Farmers in new court challenge


Vincent Kahiya

COMMERCIAL farmers who lost their land under the fast-track resettlement programme have regrouped to launch what could be the biggest constitutional challenge yet to Zimba

bwe’s tainted agrarian reform.




The farmers, under the banner of Justice for Agriculture (Jag), have hired top South African advocate Win Trengove SC to represent one of them, George Quinnell, in a test case challenging the constitutionality of eviction notices served on commercial farmers and the execution of the process by the government.


The Supreme Court should hear the case during this term and the suit is likely to open old wounds of the battle between farmers and government. The court challenge comes as government has already expropriated 98% of former white commercial land and has declared that the resettlement process has been concluded.


Trengove is a well-respected lawyer who has represented prominent people in South Africa including former President Nelson Mandela.


Jag vice president John Worsley-Worswick this week confirmed that the senior counsel would argue the constitutionality of the case together with a team of local lawyers.

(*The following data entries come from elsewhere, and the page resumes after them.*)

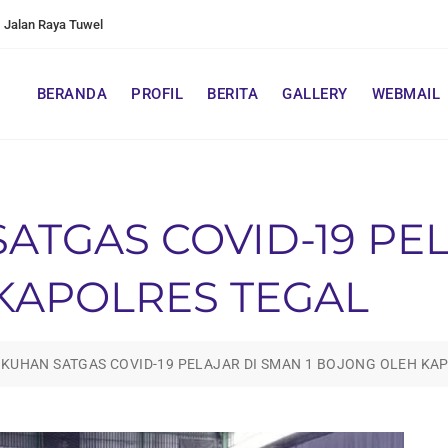
Jalan Raya Tuwel
BERANDA
PROFIL
BERITA
GALLERY
WEBMAIL
TGAS COVID-19 PEL
KAPOLRES TEGAL
KUHAN SATGAS COVID-19 PELAJAR DI SMAN 1 BOJONG OLEH KA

Trengove becomes the third South African lawyer to argue a high-profile case of late after the MDC secured the services of Advocates George Bizos and Jeremy Gauntlet to represent the party in the treason trial and election petition respectively.


In 1998 Trengove represented Mandela in an application by the South African Rugby Union which had petitioned the court to set aside the appointment of a judicial commission into the sport’s affairs.


He also featured prominently as counsel to the Truth and Reconciliation Commission and in 2001 represented the United Cricket Board of South Africa in an appeal by the late former cricket star, Hansie Cronje, to have his life ban revoked.


The biggest bone of contention in the suit is amendment number 6 to the Land Acquisition Act which in May last year gave the government powers to evict a farmer within 90 days after the service of a Section 8 notice. The 90-day period is considered grossly inadequate for a farmer to wind up operations, as cropping seasons are much longer than that.


Trengove will argue that the amendment contravenes property rights enshrined in the constitution as no compensation has been offered to evicted farmers.


Also under challenge is the fact that government was using a Section 8 notice as an eviction notice before cases had been confirmed by the Administrative Court.


Trengove will also argue that the government has failed to execute the resettlement exercise according to the law, as the process has been fraught with flaws, especially in the service of Section 5 and 8 notices.